На лбу бисером выступил холодный пот, как если бы что-то меня напугало. Но, что могло испугать меня? Сама такая мысль абсурдна. Что может вызвать у меня страх? Пустые улицы, темные окна, эхо собственных шагов или тихое надоедливое шуршание крыльев где-то позади, в переулке или на соседней улицы. Шелест то приближался, то отдалялся, будто где-то за моей спиной парил проказливый неугомонный дух.
Я нес скрипку небрежно на сгибе локтя, как учебник и, честно признаться, хотел выкинуть ее в первую же придорожную канаву, чтобы не слышать больше этих навязчивых тренькающих или шуршащих звуков. От такого поступка меня останавливала лишь предосторожность. А вдруг какой-то бродяга захочет поднять скрипку и сам того не сознавая, пробудит зло, дремлющее где-то далеко в обожженной солнцем и огнем пустыне.
На улице ведь никого нет, впереди лишь дорога и площадь, а над ней куб беззвездного неба. В высоте ни духов, ни фей, ни ангелов. Я во всем городе единственное сверхъестественное существо, не считая Винсента. Наверное, он был прав, все зло в скрипке. Впервые у меня возникло чувство, будто кто-то летит за мной, прячется и выжидает. Так и не поймав с поличным никакого преследователя, я вернулся в замок и вместо того, чтобы надежно спрятать скрипку в музыкальной комнате положил ее на самом видном месте.

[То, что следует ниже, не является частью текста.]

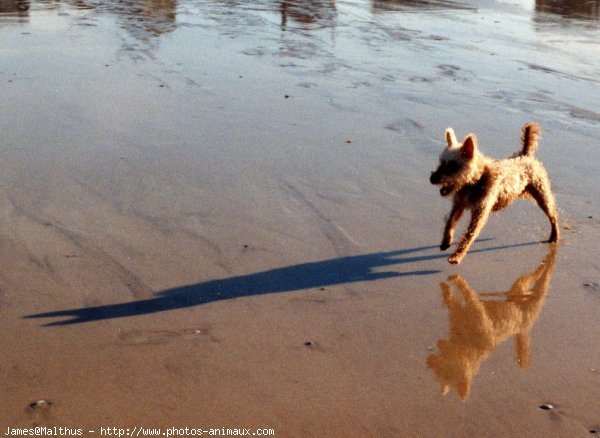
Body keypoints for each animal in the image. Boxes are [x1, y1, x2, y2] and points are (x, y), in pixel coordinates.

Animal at [428, 121, 560, 264]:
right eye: (441, 162)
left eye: (453, 166)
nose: (432, 179)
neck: (475, 181)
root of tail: (525, 155)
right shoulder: (459, 204)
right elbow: (450, 222)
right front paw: (446, 241)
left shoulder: (480, 212)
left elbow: (469, 235)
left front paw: (457, 256)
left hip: (541, 192)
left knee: (553, 215)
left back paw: (555, 235)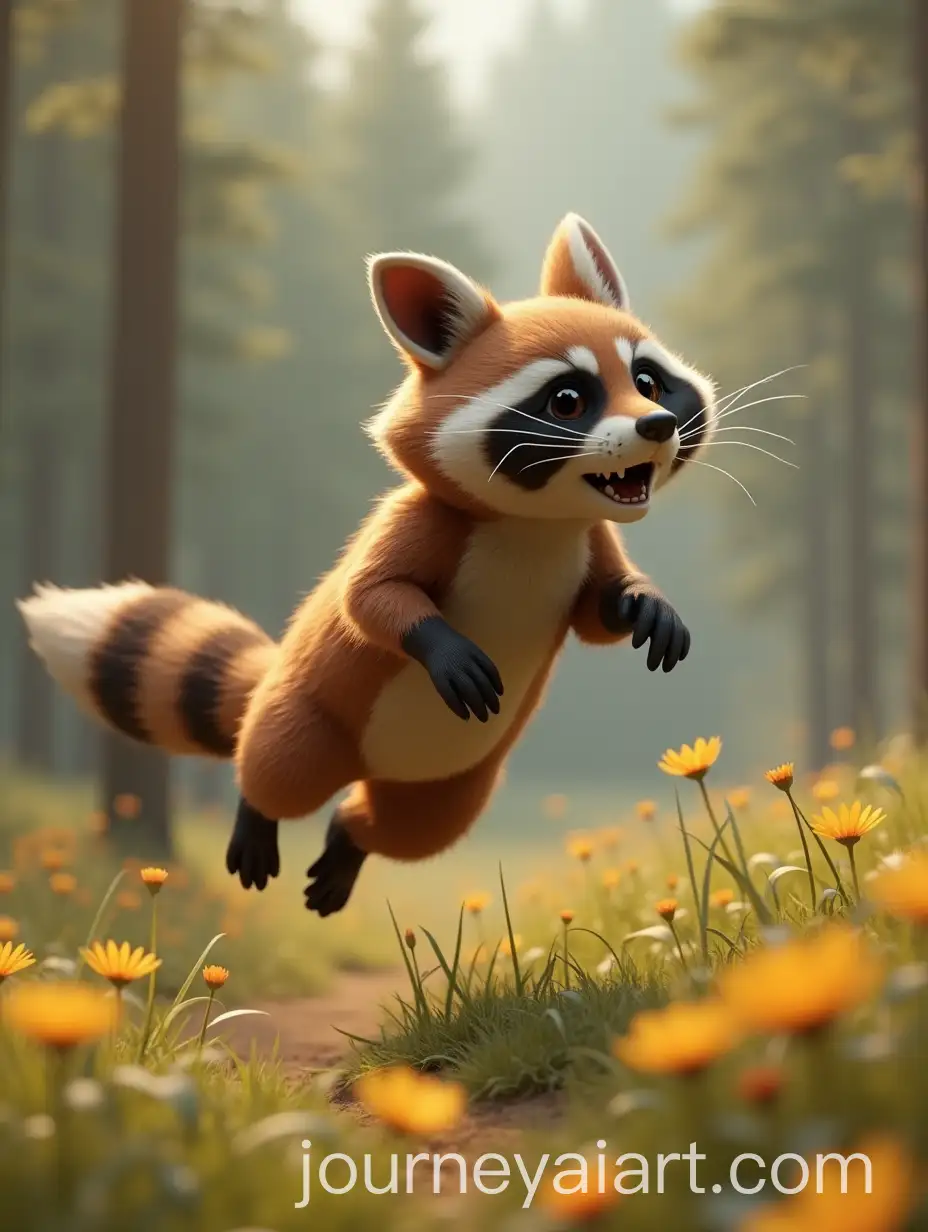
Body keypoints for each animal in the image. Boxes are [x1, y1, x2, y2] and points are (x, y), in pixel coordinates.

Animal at [18, 213, 717, 917]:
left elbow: (597, 612)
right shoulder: (425, 522)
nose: (658, 425)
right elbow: (371, 595)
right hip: (307, 712)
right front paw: (436, 641)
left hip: (453, 778)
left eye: (648, 382)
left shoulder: (587, 539)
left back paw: (349, 840)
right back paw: (256, 811)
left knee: (411, 827)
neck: (531, 523)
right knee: (281, 768)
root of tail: (366, 769)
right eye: (567, 400)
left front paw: (643, 603)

Раньше я жил один и мне не надо было ничего прятать. Надо было понять, что Роза окажется куда более любопытной, чем ее скульптурная копия в нише. Среди целой коллекции музыкальных инструментов скрипка была бы не так заметна, но на столе, попорченная и обернутая окровавленной тряпкой она выглядела более чем вызывающе.

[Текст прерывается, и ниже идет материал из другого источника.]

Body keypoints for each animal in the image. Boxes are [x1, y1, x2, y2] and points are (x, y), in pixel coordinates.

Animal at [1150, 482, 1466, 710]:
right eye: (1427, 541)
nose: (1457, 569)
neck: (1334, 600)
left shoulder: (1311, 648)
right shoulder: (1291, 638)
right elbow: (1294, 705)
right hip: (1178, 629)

-- Я никого не убил, - предупредил я вошедшую Розу. Я ощутил, как она похолодела, заметив кровавые пятна и раздробленный инструмент, не хочется ведь оказаться в затерянной в глуши крепости наедине с маньяком.
В новом платье на кринолине Роза выглядела восхитительно и как-то неестественно. Слишком красивая для того, чтобы оказаться живой она словно и вправду выступила из темной ниши. Просто на свету появились детали, которых я не замечал: очень длинные ресницы, нитка жемчуга на шее, и венок из роз в волосах.
Недоступная Роза здесь в замке, хотя раньше это казалось невозможным. Про себя я поклялся, что никогда не расстанусь с ней, как бы не злилась против нас судьба.
-- Ты поранился? - она шагнула ближе, пытаясь рассмотреть такие же кровавые пятна, как на тафте и на моей одежде.
-- Нет, - я был даже шокирован, за мое здоровье до сих пор никто не волновался. - Кровь не моя.
-- А чья?
-- Чья-то, - я неопределенно повел плечами. - Разве теперь можно определить чья? Это просто находка, подарок судьбы, можно даже сказать военный трофей. Жалко ее выкидывать, вот и ношу с собой.
-- А играть умеешь? - Роза хотела прикоснуться к струнам, но передумала.